The chopping strokes of the clothes hanger flayed his wrists, his hands, his back, his breast. There was always a place for it to land no matter where he ducked or writhed or groveled. He screamed, screamed, and still the blows fell.

“Please papa! Please! No more! No more! Darling papa! Darling papa!” He knew that in another moment he would thrust his head beneath that rain of blows. Anguish! Anguish! He must escape!

“Now bawl!” the voice raged. “Now scream! But I pleaded with you! Pleaded as I would with death! You were stubborn were you! Silent were you! Secret—”

The door was thrown open. With a wild cry, his mother rushed in, flung herself between them.

“Mama!” he screamed, clutching at her dress. “Mama!”

“Oh, God!” she cried in terror and swooped him into her arms. “Stop! Stop! Albert! What have you done to him!”

“Let him go!” he snarled. “Let him go I tell you!”

“Mama!” David clung to her frenziedly. “Don’t let him! Don’t let him!”

“With that!” she screamed hoarsely, trying to snatch the clothes hanger from him. “With that to strike a child. Woe to you! Heart of stone! how could you!”

“I haven’t struck him before!” The voice was strangled. “What I did he deserved! You’ve been protecting him from me long enough! It’s been coming to him for a long time!”

“Your only son!” she wailed, pressing David convulsively to her. “Your only son!”

“Don’t tell me that! I don’t want to hear it!
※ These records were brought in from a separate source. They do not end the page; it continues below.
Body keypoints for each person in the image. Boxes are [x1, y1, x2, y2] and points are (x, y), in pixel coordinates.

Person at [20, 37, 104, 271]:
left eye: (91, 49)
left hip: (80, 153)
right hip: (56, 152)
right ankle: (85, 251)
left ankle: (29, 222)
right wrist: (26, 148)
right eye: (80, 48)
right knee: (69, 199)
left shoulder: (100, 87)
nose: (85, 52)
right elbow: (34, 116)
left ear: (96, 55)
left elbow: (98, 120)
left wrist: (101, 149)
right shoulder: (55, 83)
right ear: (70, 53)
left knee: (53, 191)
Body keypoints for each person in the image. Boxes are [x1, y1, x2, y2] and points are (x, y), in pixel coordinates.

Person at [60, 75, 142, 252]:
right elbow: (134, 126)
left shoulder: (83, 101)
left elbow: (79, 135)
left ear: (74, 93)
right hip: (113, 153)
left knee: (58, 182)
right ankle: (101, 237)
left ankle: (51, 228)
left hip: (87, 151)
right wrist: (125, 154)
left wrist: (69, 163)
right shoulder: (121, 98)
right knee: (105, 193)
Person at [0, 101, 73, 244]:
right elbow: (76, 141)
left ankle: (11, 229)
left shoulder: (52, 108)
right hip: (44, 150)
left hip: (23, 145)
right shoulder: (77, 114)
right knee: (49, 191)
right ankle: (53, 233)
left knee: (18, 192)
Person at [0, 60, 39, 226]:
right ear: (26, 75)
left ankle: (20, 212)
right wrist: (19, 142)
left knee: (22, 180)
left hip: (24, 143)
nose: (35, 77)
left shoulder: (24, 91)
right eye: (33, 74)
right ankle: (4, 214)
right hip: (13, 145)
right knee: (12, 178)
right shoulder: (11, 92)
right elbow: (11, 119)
He’s no son of mine! Would he were dead at my feet!”

“Oh, David, David beloved!” In her anguish over her child, she seemed to forget everyone else, even her husband. “What has he done to you! Hush! Hush!” She brushed his tears away with frantic hand, sat down and rocked him back and forth. “Hush, my beloved! My beautiful! Oh, look at his hand!”

“I’m harboring a fiend!” the implacable voice raged. “A butcher! And you’re protecting him! Those hands of his will beat me yet! I know! My blood warns me of this son! This son! Look at this child! Look what he’s done! He’ll shed human blood like water!”
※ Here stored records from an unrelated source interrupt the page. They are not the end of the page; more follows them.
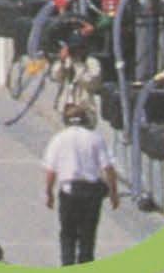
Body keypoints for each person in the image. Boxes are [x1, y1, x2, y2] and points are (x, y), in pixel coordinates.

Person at [42, 107, 119, 264]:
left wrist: (49, 193)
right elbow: (108, 168)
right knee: (88, 236)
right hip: (91, 193)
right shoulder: (95, 138)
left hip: (69, 192)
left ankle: (68, 268)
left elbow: (51, 171)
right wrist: (113, 192)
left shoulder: (59, 139)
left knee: (68, 234)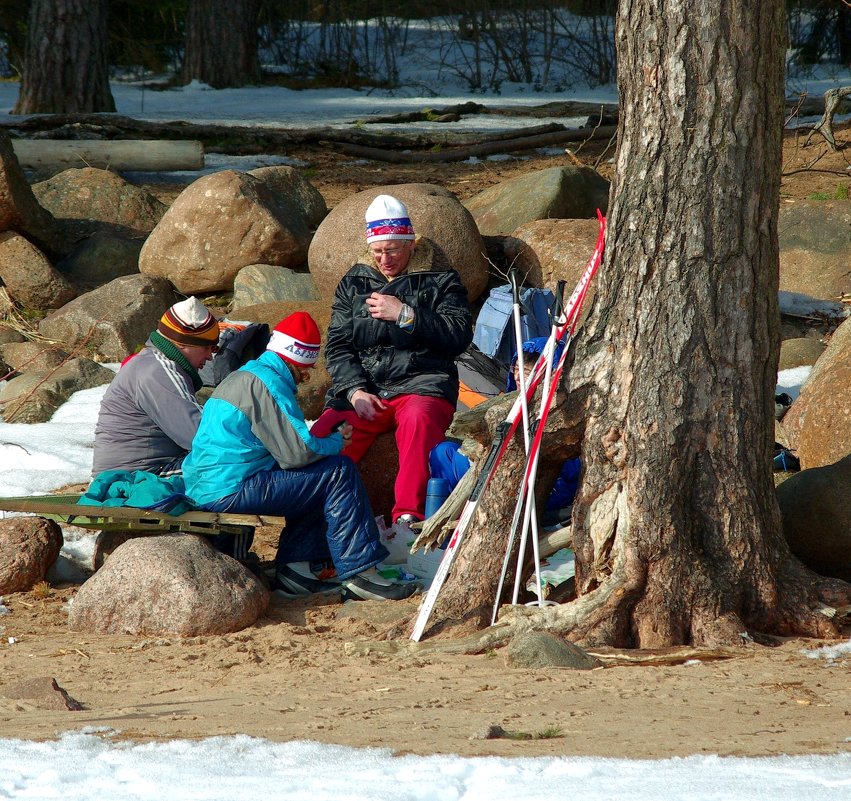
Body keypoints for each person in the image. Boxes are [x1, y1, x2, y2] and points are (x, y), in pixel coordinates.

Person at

“You’re stark, raving mad!” She turned upon him angrily. “The butcher is yourself! I’ll tell you that to your face! Where he’s in danger I won’t yield, do you understand? With everything else have your way, but not with him!”
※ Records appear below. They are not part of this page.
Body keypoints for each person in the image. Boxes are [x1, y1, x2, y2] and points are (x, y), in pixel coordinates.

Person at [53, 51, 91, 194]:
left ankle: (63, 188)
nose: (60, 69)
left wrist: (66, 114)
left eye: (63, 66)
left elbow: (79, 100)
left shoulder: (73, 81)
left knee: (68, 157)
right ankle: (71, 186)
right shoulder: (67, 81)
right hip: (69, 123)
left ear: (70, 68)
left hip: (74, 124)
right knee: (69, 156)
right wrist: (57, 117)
“Hanh! you have your reasons! But I’ll beat him while I can.”

“You won’t touch him!”

“No? We’ll see about that!”

“You won’t touch him, do you hear?” Her voice had become as quiet and as menacing as a trigger that, locked and at rest, held back by a hair incredible will, incredible passion. “Never!”

“You tell me that?” His voice seemed amazed. “Do you know to whom you speak?”

“It doesn’t matter! And now leave us!”

“I?” Again that immense surprise. As though one had dared to question a volcanic and incalculable force, and by questioning made it question itself. “To me? You speak to me?”

“To you. Indeed to you. Go out. Or I shall go.”